ACTIVITY:
Type the entries out again exactly as they read, but leave every picture behind.

STUDY MATERIAL:
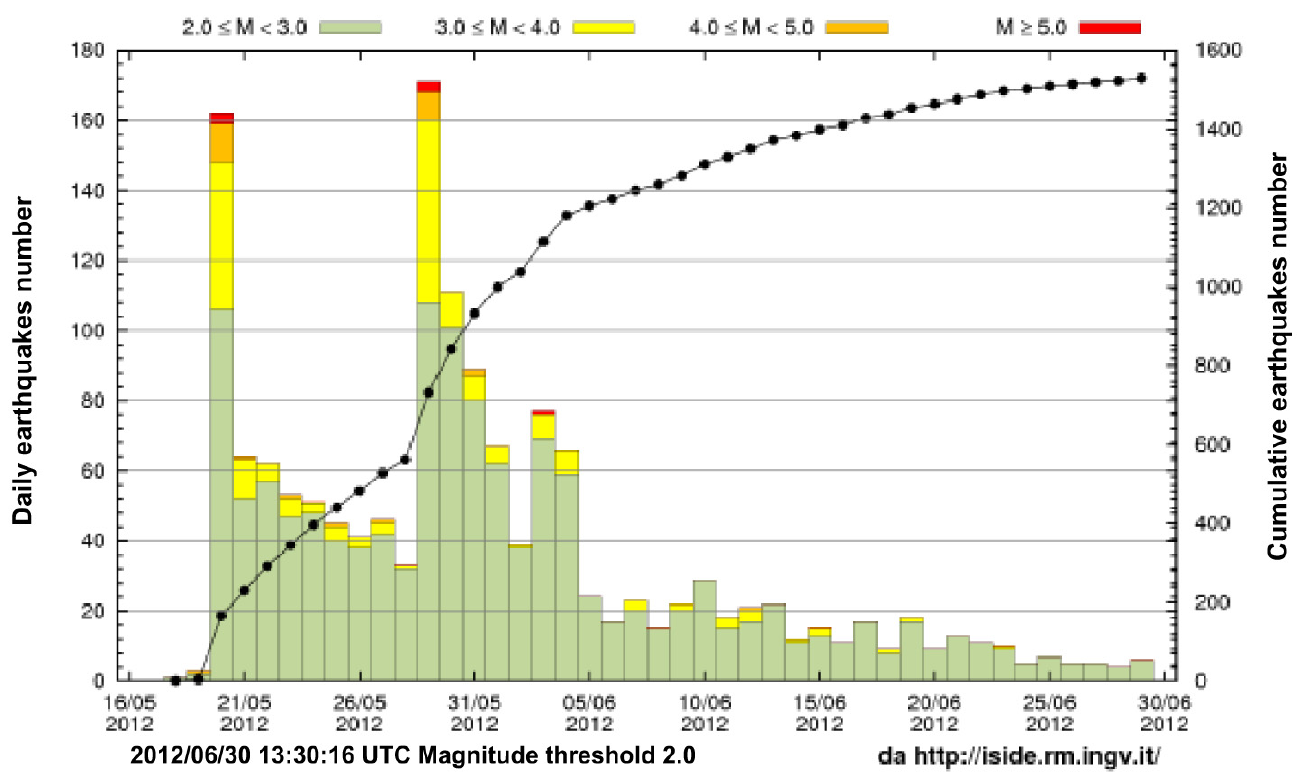
Figure 2. The pattern of seismicity with time (from http://terremoti.ingv.it/it/ultimi-eventi/842-terremoti-in-pianura-padana-emiliana.html). indicat- ing the number of events per day, their magnitude and the cumulative number of events with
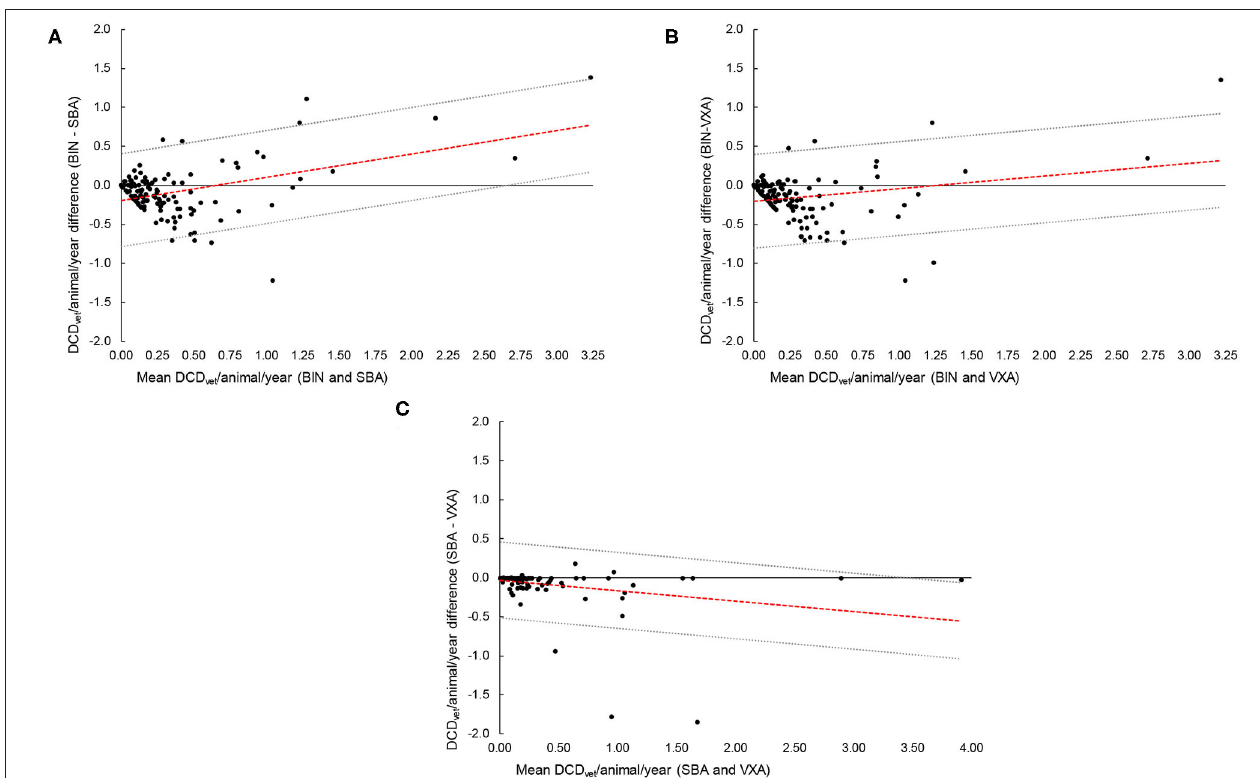
FIGURE 3 | Bland–Altman plots of (A) BIN vs. SBA dataset (B) BIN vs. VXA dataset and (C) SBA vs. VXA datasets on a sample of 60 farms in Sweden. ( −−− ) Regression line between the measures; (….) Limits of agreement for the regression line; (____) Line of equality (y =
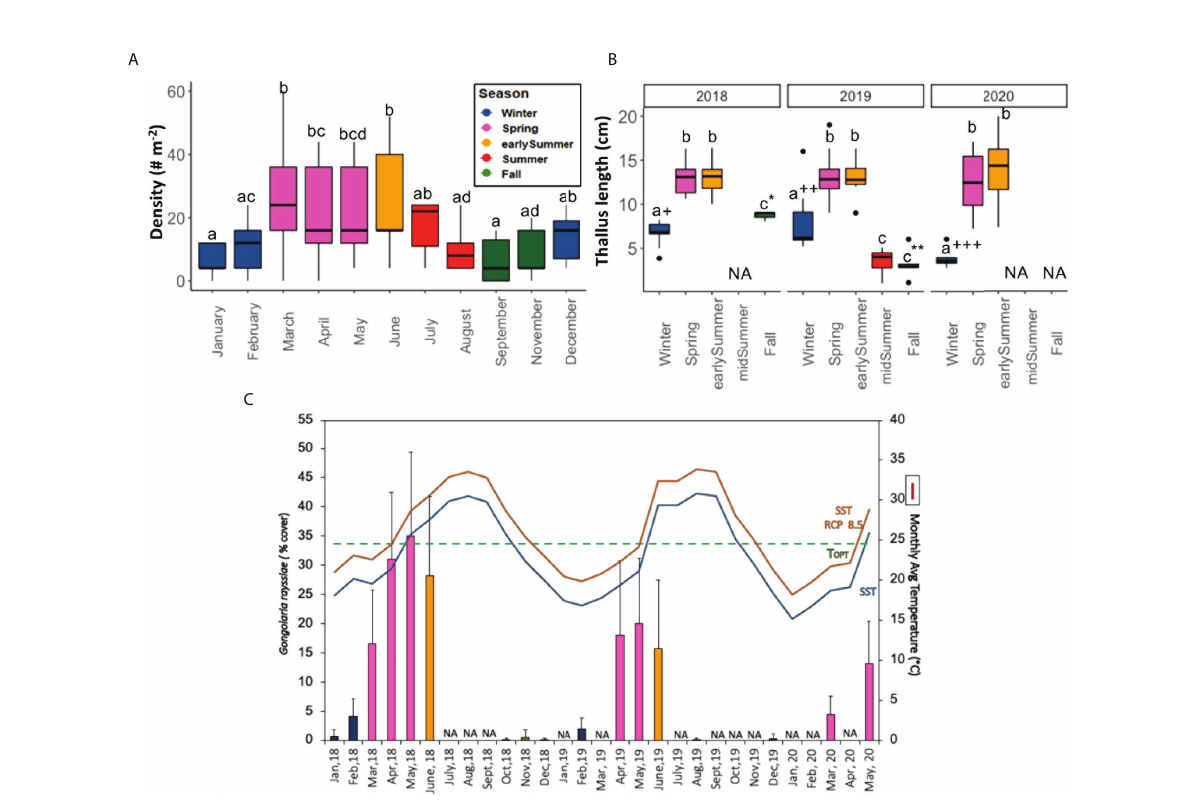
FIGURE 1 Temporal dynamics of Gongolaria rayssiae in the Tel-Shimona site during the period 2018 – 2020, based on the permanent quadrats (50x50 cm 2 ) seasonally visited throughout the entire period and monthly during 2019: (A) Density of individual plants per m 2 recorded in 2019 ( ± SD); (B) Seasonal maximum thallus length (cm ± SD) throughout the study period; (C) Monthly percentage cover ( ± SD) over three years (January 2018-May 2020). Temperature is plotted with a blue line, while the orange one is the RCP 8.5 (3°C higher than today); dashed green line indicates G.rayssia e ’ s T OPT . Signi fi cant differences within the same year are reported with different letters, while symbols represent comparisons between same season in different years (p < 0.05) (n= 5 – 9). NA = not available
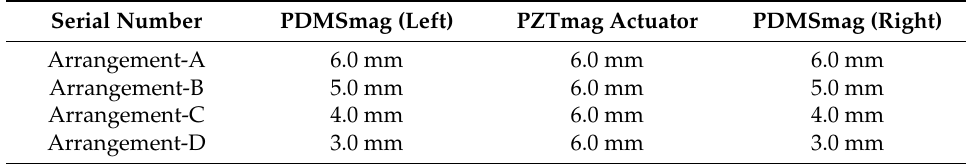
Table 1. Arrangement of active and passive magnets (diameter:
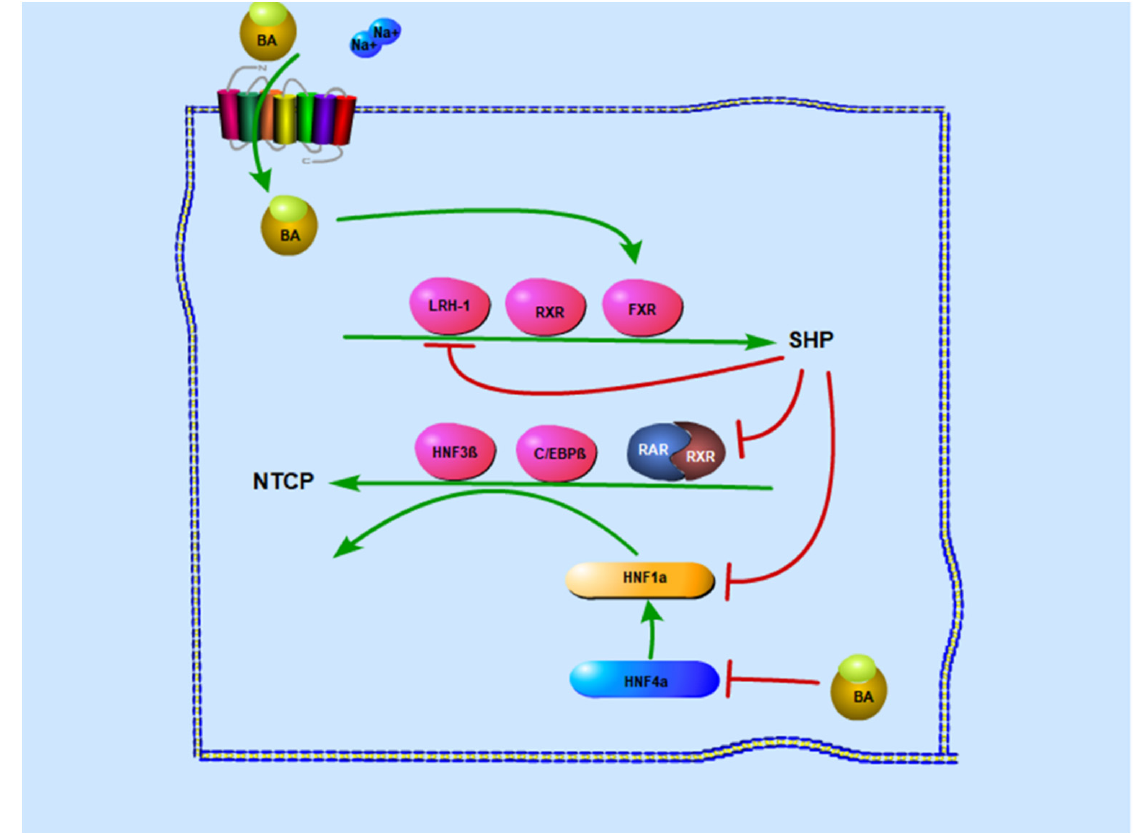
Figure 2. Regulation of NTCP expression levels in vivo. There are mainly two pathways to affect the NTCP expression levels in vivo involving bile acid. On the one hand, bile acids stimulate SHP expression by activating FXR response elements in the SHP promoters, whereas SHP decreases NTCP expression by interfering with RXR: RAR transactivation on the NTCP promoter. At the same time, SHP also inhibits HNF4 α -mediated transactivation of the HNF1 α promoter, to further inhibit NTCP expression. On the other hand, intracellular bile acid also decreases NTCP expression by suppressing HNF1 α via the inhibition of HNF4 α .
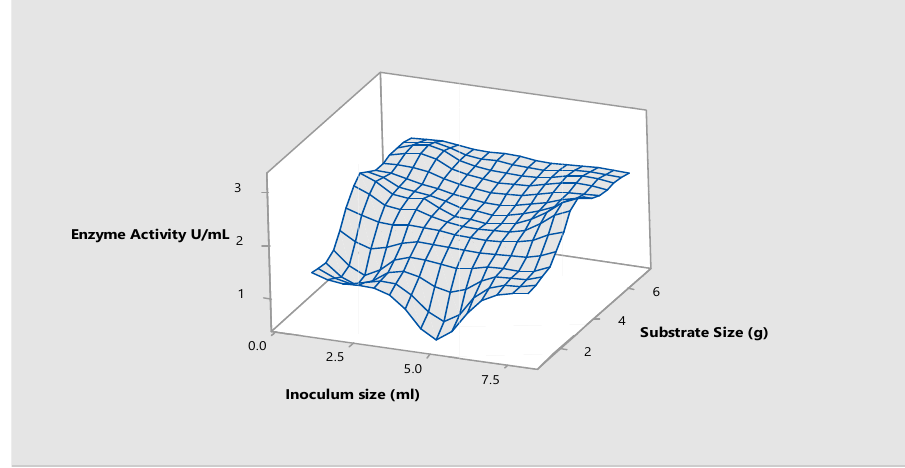
Figure 5. Surface plot of Enzyme Activity (U/mL) vs. Substrate Size and Inoculum Size.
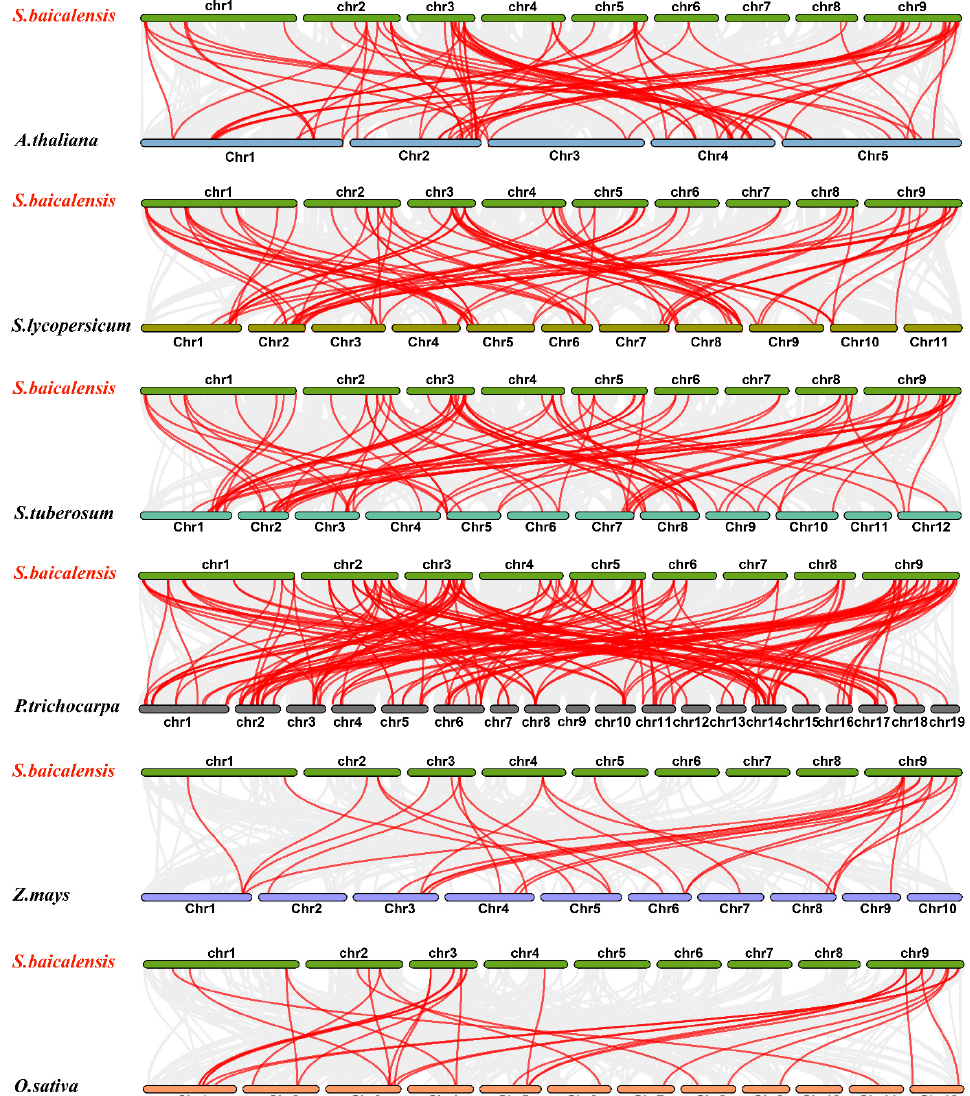
Figure 7. Synteny analysis of SbWRKY genes between and six plant species. The collinear blocks between S. baicalensis and other species were showed gray lines. The syntenic WRKY gene pairs between S. baicalensis and other species were highlighted in red. The chromosome number was in ‐ dicated at the top of each chromosome.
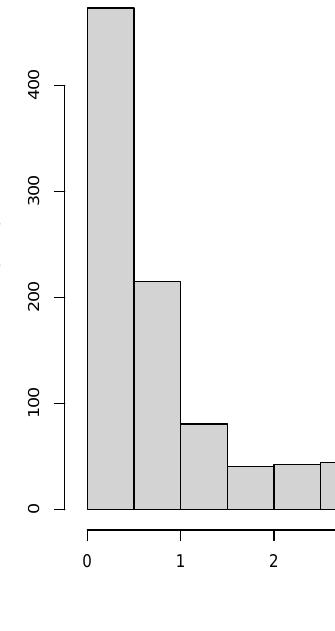
Figure 14. Feasibility index values computed by FE and the metamodel.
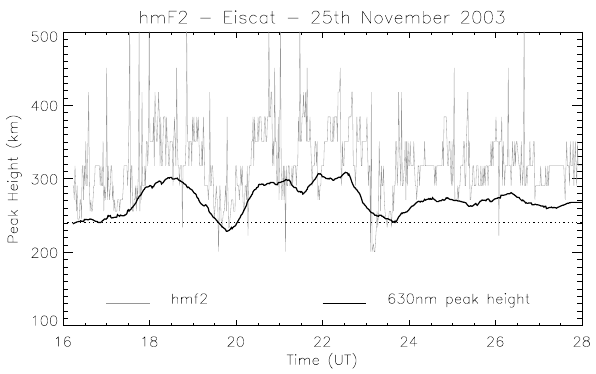
Fig. 15. EISCAT hmF2 values for the 25 November 2003 (grey) and estimated OI emission altitude (black). The presumed altitude of 240km is shown with a horizontal dotted line.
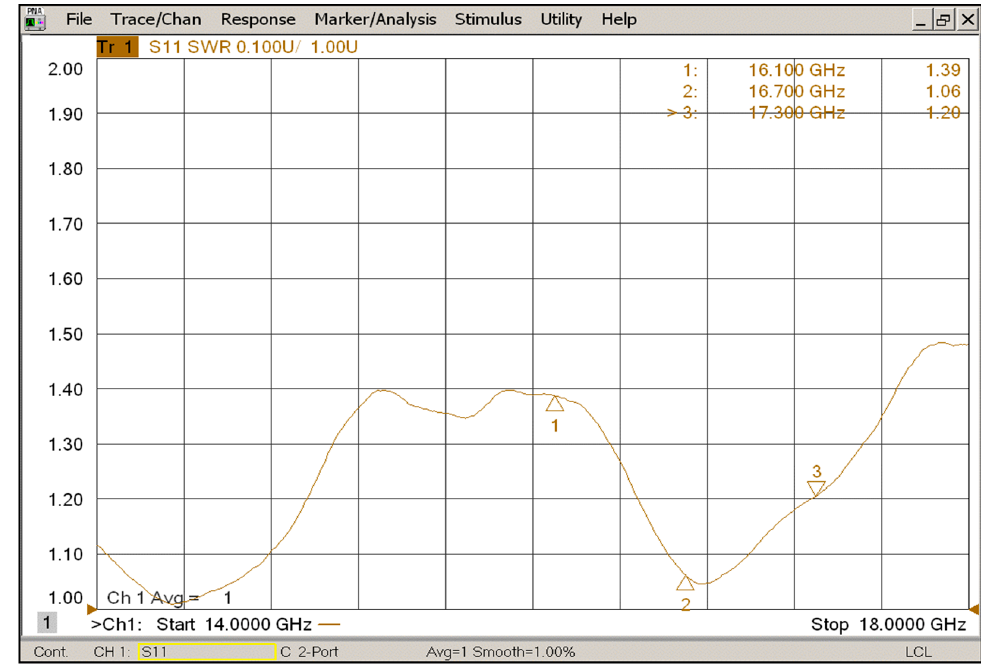
Figure 9. Measured SWR of the receive input port.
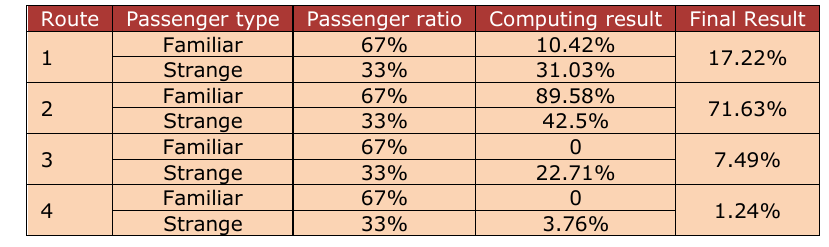
Table 6. Final Calculation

RESPONSE:
Figure 2. The pattern of seismicity with time (from http://terremoti.ingv.it/it/ultimi-eventi/842-terremoti-in-pianura-padana-emiliana.html). indicat- ing the number of events per day, their magnitude and the cumulative number of events with
FIGURE 3 | Bland–Altman plots of (A) BIN vs. SBA dataset (B) BIN vs. VXA dataset and (C) SBA vs. VXA datasets on a sample of 60 farms in Sweden. ( −−− ) Regression line between the measures; (….) Limits of agreement for the regression line; (____) Line of equality (y =
FIGURE 1 Temporal dynamics of Gongolaria rayssiae in the Tel-Shimona site during the period 2018 – 2020, based on the permanent quadrats (50x50 cm 2 ) seasonally visited throughout the entire period and monthly during 2019: (A) Density of individual plants per m 2 recorded in 2019 ( ± SD); (B) Seasonal maximum thallus length (cm ± SD) throughout the study period; (C) Monthly percentage cover ( ± SD) over three years (January 2018-May 2020). Temperature is plotted with a blue line, while the orange one is the RCP 8.5 (3°C higher than today); dashed green line indicates G.rayssia e ’ s T OPT . Signi fi cant differences within the same year are reported with different letters, while symbols represent comparisons between same season in different years (p < 0.05) (n= 5 – 9). NA = not available
Table 1. Arrangement of active and passive magnets (diameter:
Figure 2. Regulation of NTCP expression levels in vivo. There are mainly two pathways to affect the NTCP expression levels in vivo involving bile acid. On the one hand, bile acids stimulate SHP expression by activating FXR response elements in the SHP promoters, whereas SHP decreases NTCP expression by interfering with RXR: RAR transactivation on the NTCP promoter. At the same time, SHP also inhibits HNF4 α -mediated transactivation of the HNF1 α promoter, to further inhibit NTCP expression. On the other hand, intracellular bile acid also decreases NTCP expression by suppressing HNF1 α via the inhibition of HNF4 α .
Figure 5. Surface plot of Enzyme Activity (U/mL) vs. Substrate Size and Inoculum Size.
Figure 7. Synteny analysis of SbWRKY genes between and six plant species. The collinear blocks between S. baicalensis and other species were showed gray lines. The syntenic WRKY gene pairs between S. baicalensis and other species were highlighted in red. The chromosome number was in ‐ dicated at the top of each chromosome.
Figure 14. Feasibility index values computed by FE and the metamodel.
Fig. 15. EISCAT hmF2 values for the 25 November 2003 (grey) and estimated OI emission altitude (black). The presumed altitude of 240km is shown with a horizontal dotted line.
Figure 9. Measured SWR of the receive input port.
Table 6. Final Calculation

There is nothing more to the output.